Jadi, sampai hari ini, Amerika Serikat masih peserta ICJ karena AS masih anggota PBB, dedengkot-nya malah. Memang, AS pernah digugat Nikaragua di ICJ. Pada awal proses persidangan, AS hadir dan menyampaikan argumennya bahwa ICJ tidak berwenang memeriksa gugatan Nikaragua. ICJ dalam putusan awalnya menyatakan sebaliknya. Sejak keluar putusan itu, AS ogah hadir lagi ke persidangan. ICJ kemudian pada putusan akhir memenangkan Nikaragua, namun AS menolak putusan itu. Tapi, sampai hari ini, AS tidak keluar dari ICJ.

Tentang Gugatan dan Putusan
Prof Amal menuliskan, “Untuk mengusulkan supaya persoalan bisa masuk ke ICJ harus negara anggota PBB. Usulan harus terlebih dahulu ke Majelis Umum (General Assembly dan diterima bila tidak ada keberatan dari Dewan Keamanan (Security Council).”  No way, tentang ini sudah saya singgung di bagian awal tulisan. Bahwa negara dapat mengajukan gugatan kepada negara lain asalkan negara yang digugat sepakat untuk digugat. Tidak diperlukan proses di Majelis Umum dan di Dewan Kemanan.
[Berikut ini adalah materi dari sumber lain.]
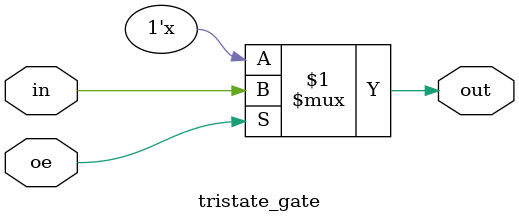
<source format=v>
module tristate_gate(in, oe, out);
    input  in, oe;
    output out;

    bufif1 b1(out, in, oe); // active-high oe

endmodule
</source>
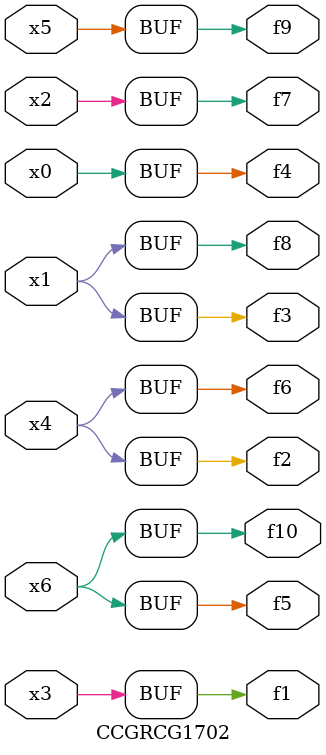
<source format=v>
module CCGRCG1702(
	input x0, x1, x2, x3, x4, x5, x6,
	output f1, f2, f3, f4, f5, f6, f7, f8, f9, f10
);
	assign f1 = x3;
	assign f2 = x4;
	assign f3 = x1;
	assign f4 = x0;
	assign f5 = x6;
	assign f6 = x4;
	assign f7 = x2;
	assign f8 = x1;
	assign f9 = x5;
	assign f10 = x6;
endmodule

</source>
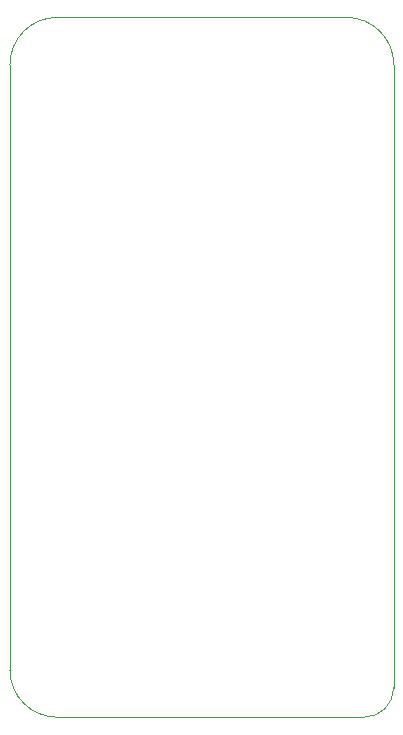
<source format=gm1>
%TF.GenerationSoftware,KiCad,Pcbnew,8.0.3-8.0.3-0~ubuntu22.04.1*%
%TF.CreationDate,2024-06-26T16:43:44-04:00*%
%TF.ProjectId,drive_27A,64726976-655f-4323-9741-2e6b69636164,rev?*%
%TF.SameCoordinates,Original*%
%TF.FileFunction,Profile,NP*%
%FSLAX46Y46*%
G04 Gerber Fmt 4.6, Leading zero omitted, Abs format (unit mm)*
G04 Created by KiCad (PCBNEW 8.0.3-8.0.3-0~ubuntu22.04.1) date 2024-06-26 16:43:44*
%MOMM*%
%LPD*%
G01*
G04 APERTURE LIST*
%TA.AperFunction,Profile*%
%ADD10C,0.050000*%
%TD*%
G04 APERTURE END LIST*
D10*
X46750000Y-71250000D02*
G75*
G02*
X44250000Y-73750000I-2500000J0D01*
G01*
X18250000Y-73750000D02*
G75*
G02*
X14250000Y-69750000I0J4000000D01*
G01*
X42750000Y-14499999D02*
G75*
G02*
X46750001Y-18499999I0J-4000001D01*
G01*
X14250000Y-18500000D02*
G75*
G02*
X18250000Y-14500000I4000000J0D01*
G01*
X18250000Y-14500000D02*
X42750000Y-14499999D01*
X18250000Y-73750000D02*
X44250000Y-73750000D01*
X14250000Y-18500000D02*
X14250000Y-69750000D01*
X46750000Y-71250000D02*
X46750000Y-18499999D01*
M02*

</source>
Prof Amal mengatakan, “Keputusan Sela ICJ masih lama menunggu sidang PBB, termasuk Dewan Keamanan kemungkinan besar akan diveto oleh Rusia dan China.” Mungkin maksud beliau adalah putusan akhir karena di bagian awal tulisannya dia menyebut putusan sela telah keluar. Betul putusan sela telah keluar dan jika yang dimaksudkannya adalah putusan akhir ICJ, putusan itu tidak dapat diveto oleh siapapun anggota tetap PBB. Anggota tetap hanya dapat mem-veto keputusan Dewan Keamanan bukan putusan ICJ.    

Tentang Perbedaan ICJ dan ICC
Prof Amal juga membahas perbedaan ICJ dan International Criminal Court (ICC) bahwa ICJ dan ICC adalah dua mahkamah tinggi PBB. Tidak. Hanya ICJ yang merupakan mahkamah PBB karena dia adalah satu dari enam organ utama PBB. Sementara ICC bukan organ PBB. Beliau juga menyebutkan bahwa bekas Presiden Sudan Omar Al Bashir diajukan oleh negaranya sendiri ke ICC. Tidak. Omar Al Bashir dijadikan tersangka di ICC karena hasil penyidikan (investigasi) jaksa ICC yang diminta (refer) oleh Dewan Keamanan PBB (Pasal 13b Statuta ICC).